◆ **Stored records**:
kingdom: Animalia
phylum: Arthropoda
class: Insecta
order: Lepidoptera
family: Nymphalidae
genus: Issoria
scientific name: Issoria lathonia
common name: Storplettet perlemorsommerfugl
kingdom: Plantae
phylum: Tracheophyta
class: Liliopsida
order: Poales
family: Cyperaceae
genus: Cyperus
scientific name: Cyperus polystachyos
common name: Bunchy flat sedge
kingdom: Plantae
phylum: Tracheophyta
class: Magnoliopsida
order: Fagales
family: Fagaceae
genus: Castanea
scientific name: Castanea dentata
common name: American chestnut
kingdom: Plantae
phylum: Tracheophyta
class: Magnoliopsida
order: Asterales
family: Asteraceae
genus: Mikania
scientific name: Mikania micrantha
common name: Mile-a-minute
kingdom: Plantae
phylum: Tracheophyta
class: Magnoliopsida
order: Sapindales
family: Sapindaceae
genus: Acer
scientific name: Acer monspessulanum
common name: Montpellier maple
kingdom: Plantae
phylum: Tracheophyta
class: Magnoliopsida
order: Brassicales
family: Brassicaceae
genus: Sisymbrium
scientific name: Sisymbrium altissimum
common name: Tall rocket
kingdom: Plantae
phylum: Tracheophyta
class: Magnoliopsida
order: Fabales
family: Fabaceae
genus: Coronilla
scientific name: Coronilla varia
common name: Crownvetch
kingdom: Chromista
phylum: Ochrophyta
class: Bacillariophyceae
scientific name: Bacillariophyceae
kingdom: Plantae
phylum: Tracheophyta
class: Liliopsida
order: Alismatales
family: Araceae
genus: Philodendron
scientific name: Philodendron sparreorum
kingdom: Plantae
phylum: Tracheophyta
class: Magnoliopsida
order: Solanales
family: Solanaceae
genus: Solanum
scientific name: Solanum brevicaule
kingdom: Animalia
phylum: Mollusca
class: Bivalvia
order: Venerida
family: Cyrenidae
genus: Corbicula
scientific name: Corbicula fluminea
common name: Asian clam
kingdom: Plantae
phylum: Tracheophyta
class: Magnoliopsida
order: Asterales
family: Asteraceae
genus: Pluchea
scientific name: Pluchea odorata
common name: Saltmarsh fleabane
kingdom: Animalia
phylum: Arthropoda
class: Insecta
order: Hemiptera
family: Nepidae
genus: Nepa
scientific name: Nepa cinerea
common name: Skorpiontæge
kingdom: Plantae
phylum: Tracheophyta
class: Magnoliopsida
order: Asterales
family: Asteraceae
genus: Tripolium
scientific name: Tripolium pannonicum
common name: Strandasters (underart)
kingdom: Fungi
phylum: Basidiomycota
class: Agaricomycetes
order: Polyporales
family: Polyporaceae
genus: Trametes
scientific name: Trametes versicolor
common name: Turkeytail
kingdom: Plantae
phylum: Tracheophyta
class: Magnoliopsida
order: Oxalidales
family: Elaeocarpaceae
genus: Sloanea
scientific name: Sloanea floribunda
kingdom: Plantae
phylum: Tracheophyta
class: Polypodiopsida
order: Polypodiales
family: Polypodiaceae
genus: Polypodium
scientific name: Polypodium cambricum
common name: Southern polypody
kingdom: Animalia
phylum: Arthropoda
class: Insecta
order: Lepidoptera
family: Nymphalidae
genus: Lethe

◆ **What the task requires**:
Can you print every line of the records above, word for word and in the same order?

◆ **Answer to this task**:
kingdom: Animalia
phylum: Arthropoda
class: Insecta
order: Lepidoptera
family: Nymphalidae
genus: Issoria
scientific name: Issoria lathonia
common name: Storplettet perlemorsommerfugl
kingdom: Plantae
phylum: Tracheophyta
class: Liliopsida
order: Poales
family: Cyperaceae
genus: Cyperus
scientific name: Cyperus polystachyos
common name: Bunchy flat sedge
kingdom: Plantae
phylum: Tracheophyta
class: Magnoliopsida
order: Fagales
family: Fagaceae
genus: Castanea
scientific name: Castanea dentata
common name: American chestnut
kingdom: Plantae
phylum: Tracheophyta
class: Magnoliopsida
order: Asterales
family: Asteraceae
genus: Mikania
scientific name: Mikania micrantha
common name: Mile-a-minute
kingdom: Plantae
phylum: Tracheophyta
class: Magnoliopsida
order: Sapindales
family: Sapindaceae
genus: Acer
scientific name: Acer monspessulanum
common name: Montpellier maple
kingdom: Plantae
phylum: Tracheophyta
class: Magnoliopsida
order: Brassicales
family: Brassicaceae
genus: Sisymbrium
scientific name: Sisymbrium altissimum
common name: Tall rocket
kingdom: Plantae
phylum: Tracheophyta
class: Magnoliopsida
order: Fabales
family: Fabaceae
genus: Coronilla
scientific name: Coronilla varia
common name: Crownvetch
kingdom: Chromista
phylum: Ochrophyta
class: Bacillariophyceae
scientific name: Bacillariophyceae
kingdom: Plantae
phylum: Tracheophyta
class: Liliopsida
order: Alismatales
family: Araceae
genus: Philodendron
scientific name: Philodendron sparreorum
kingdom: Plantae
phylum: Tracheophyta
class: Magnoliopsida
order: Solanales
family: Solanaceae
genus: Solanum
scientific name: Solanum brevicaule
kingdom: Animalia
phylum: Mollusca
class: Bivalvia
order: Venerida
family: Cyrenidae
genus: Corbicula
scientific name: Corbicula fluminea
common name: Asian clam
kingdom: Plantae
phylum: Tracheophyta
class: Magnoliopsida
order: Asterales
family: Asteraceae
genus: Pluchea
scientific name: Pluchea odorata
common name: Saltmarsh fleabane
kingdom: Animalia
phylum: Arthropoda
class: Insecta
order: Hemiptera
family: Nepidae
genus: Nepa
scientific name: Nepa cinerea
common name: Skorpiontæge
kingdom: Plantae
phylum: Tracheophyta
class: Magnoliopsida
order: Asterales
family: Asteraceae
genus: Tripolium
scientific name: Tripolium pannonicum
common name: Strandasters (underart)
kingdom: Fungi
phylum: Basidiomycota
class: Agaricomycetes
order: Polyporales
family: Polyporaceae
genus: Trametes
scientific name: Trametes versicolor
common name: Turkeytail
kingdom: Plantae
phylum: Tracheophyta
class: Magnoliopsida
order: Oxalidales
family: Elaeocarpaceae
genus: Sloanea
scientific name: Sloanea floribunda
kingdom: Plantae
phylum: Tracheophyta
class: Polypodiopsida
order: Polypodiales
family: Polypodiaceae
genus: Polypodium
scientific name: Polypodium cambricum
common name: Southern polypody
kingdom: Animalia
phylum: Arthropoda
class: Insecta
order: Lepidoptera
family: Nymphalidae
genus: Lethe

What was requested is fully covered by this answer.